(Records from a data collection)
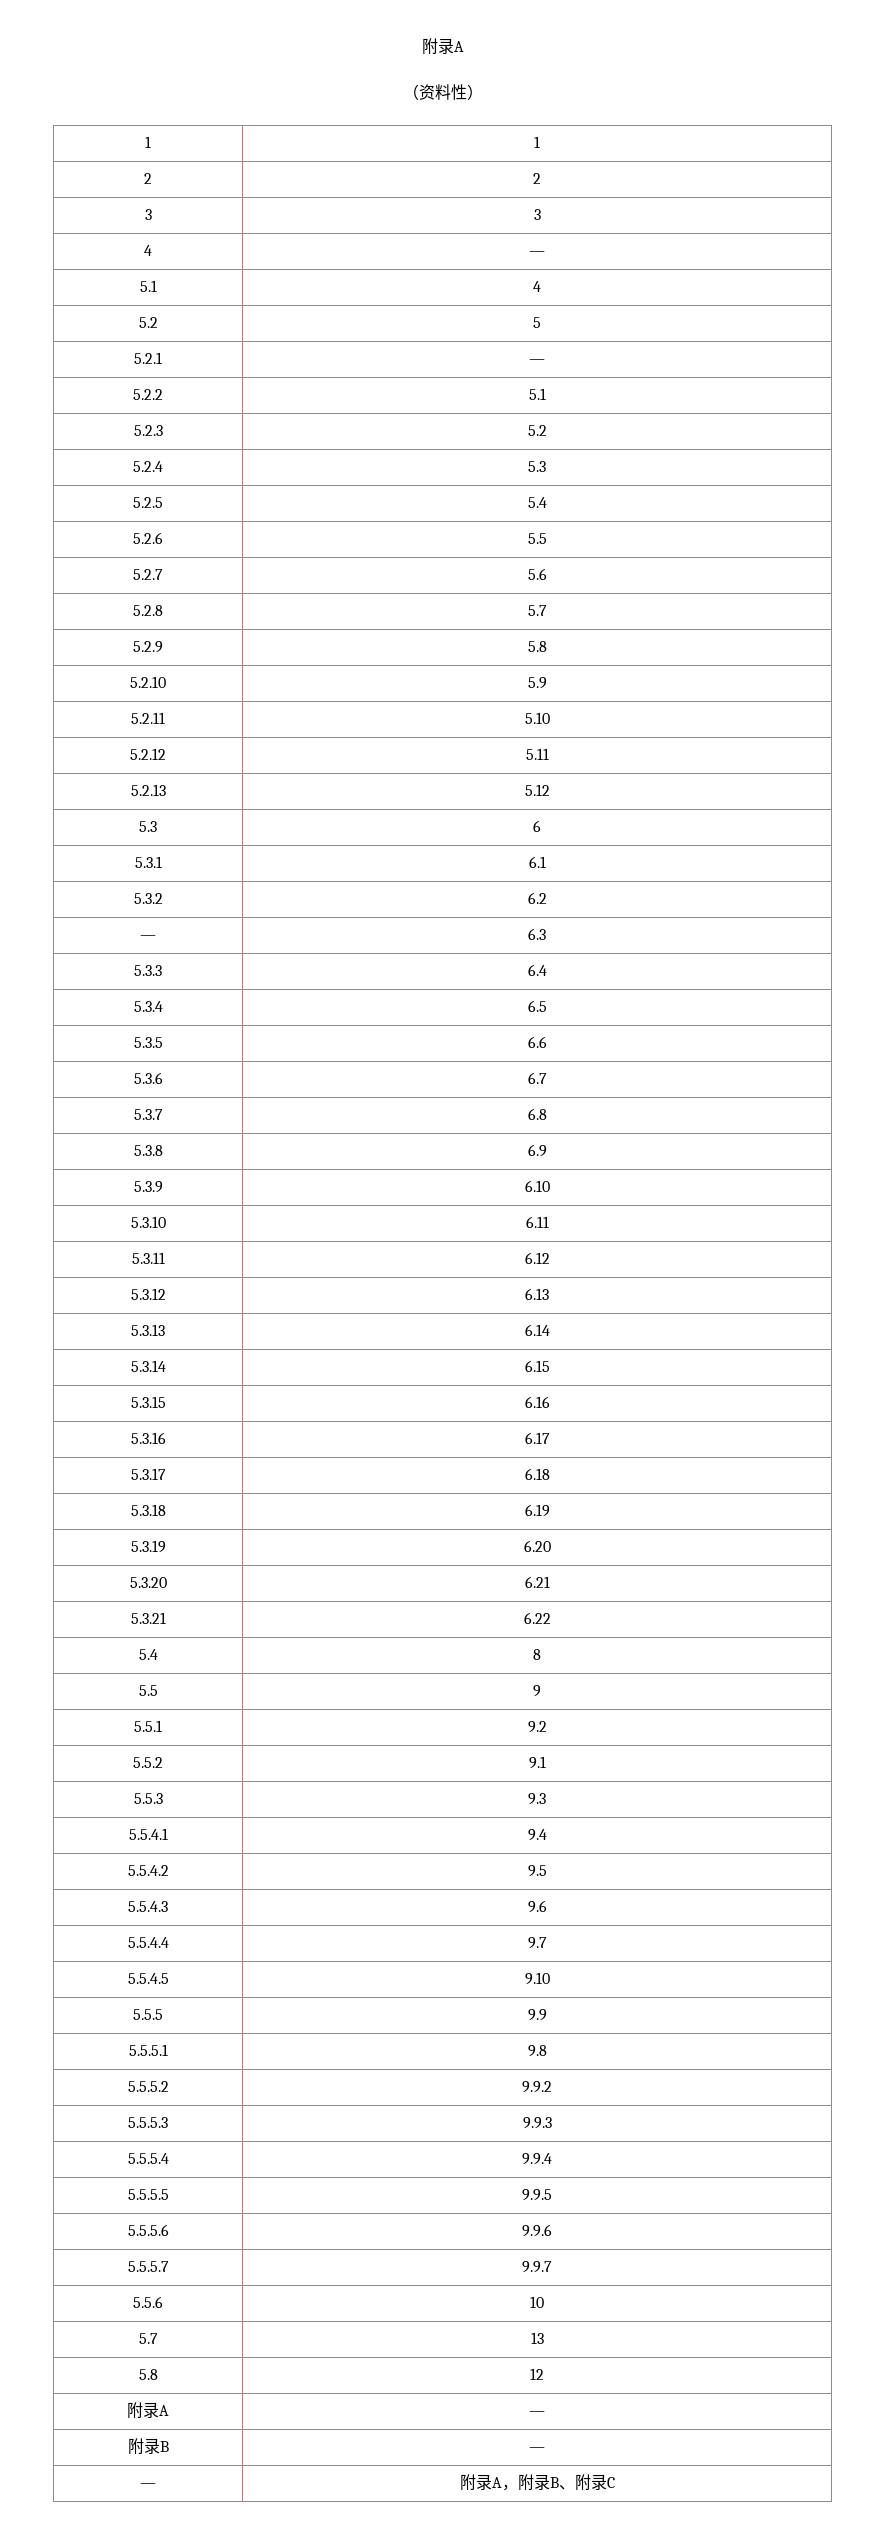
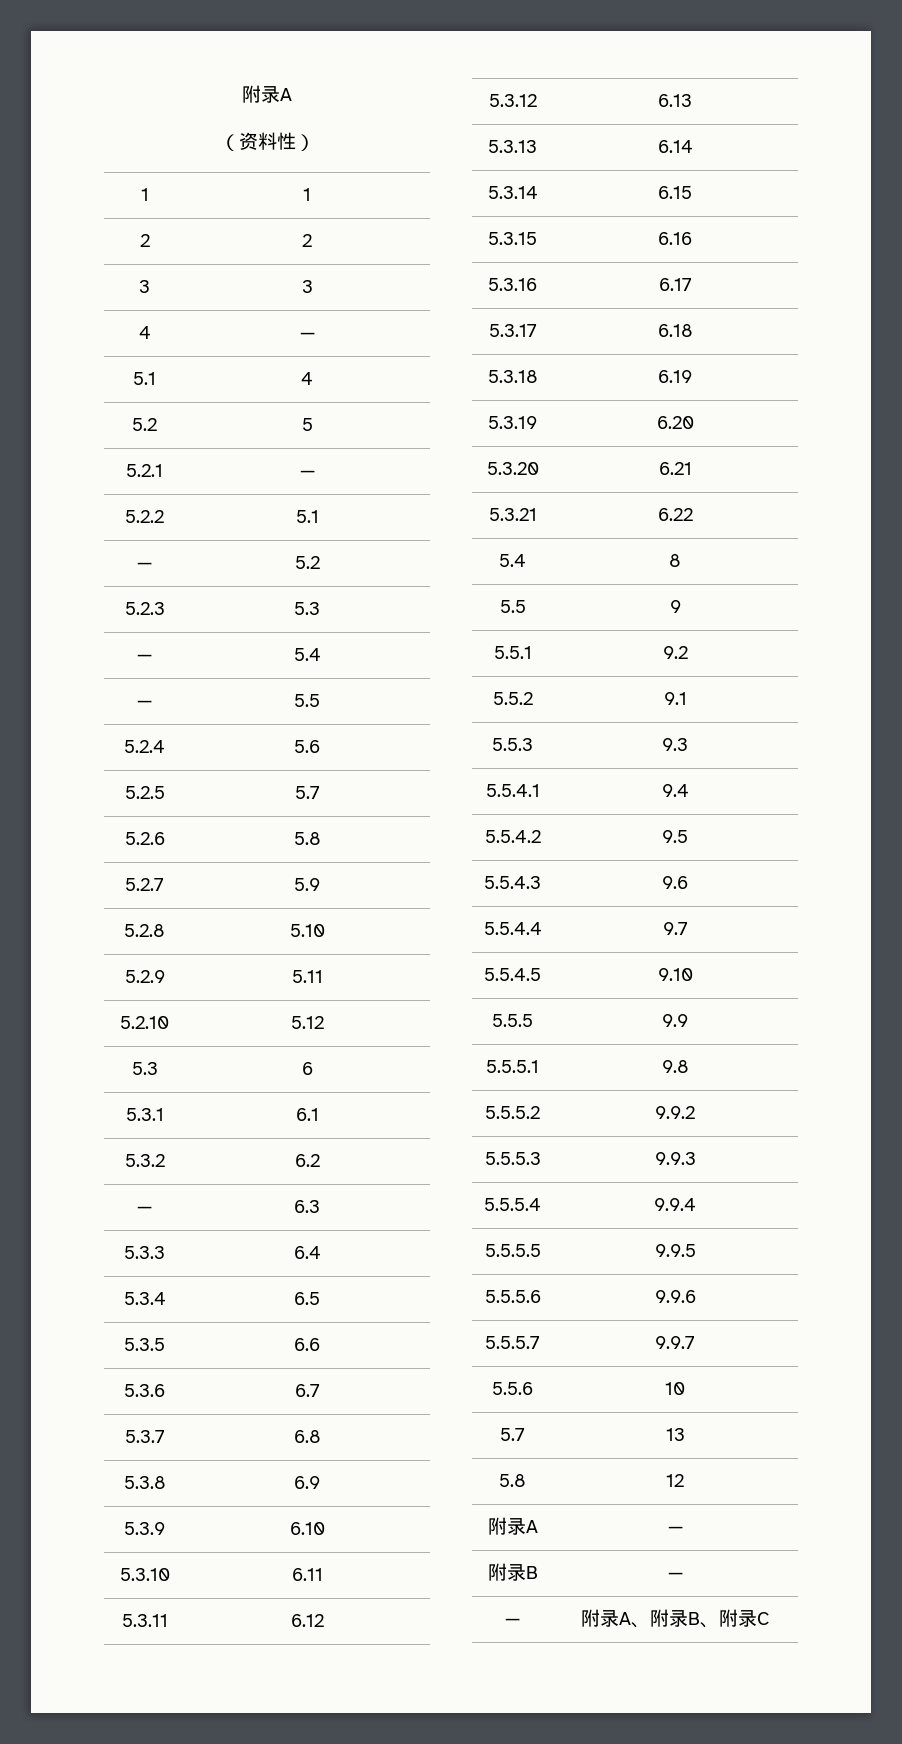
[133,425,163,436] 5.2.3 -> [137,562,152,569] —
[133,461,163,472] 5.2.4 -> [124,602,165,615] 5.2.3
[133,497,163,508] 5.2.5 -> [137,654,152,661] —
[133,532,163,544] 5.2.6 -> [137,700,152,707] —
[133,569,163,580] 5.2.7 -> [124,740,165,753] 5.2.4
[133,605,163,616] 5.2.8 -> [124,786,165,799] 5.2.5
[133,641,163,653] 5.2.9 -> [124,832,165,845] 5.2.6
[130,676,166,688] 5.2.10 -> [125,878,164,891] 5.2.7
[131,712,165,724] 5.2.11 -> [124,924,165,937] 5.2.8
[130,748,166,760] 5.2.12 -> [124,970,165,983] 5.2.9
[130,784,166,796] 5.2.13 -> [120,1016,169,1029] 5.2.10
[501,2484,518,2491] ， -> [631,1622,650,1628] 、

DIRECTIONS FOR THIS TASK>
Once the pictures are set aside, the remaining data must be transcribed exactly.

RESULT BELOW>
[133,425,163,436] 5.2.3 -> [137,562,152,569] —
[133,461,163,472] 5.2.4 -> [124,602,165,615] 5.2.3
[133,497,163,508] 5.2.5 -> [137,654,152,661] —
[133,532,163,544] 5.2.6 -> [137,700,152,707] —
[133,569,163,580] 5.2.7 -> [124,740,165,753] 5.2.4
[133,605,163,616] 5.2.8 -> [124,786,165,799] 5.2.5
[133,641,163,653] 5.2.9 -> [124,832,165,845] 5.2.6
[130,676,166,688] 5.2.10 -> [125,878,164,891] 5.2.7
[131,712,165,724] 5.2.11 -> [124,924,165,937] 5.2.8
[130,748,166,760] 5.2.12 -> [124,970,165,983] 5.2.9
[130,784,166,796] 5.2.13 -> [120,1016,169,1029] 5.2.10
[501,2484,518,2491] ， -> [631,1622,650,1628] 、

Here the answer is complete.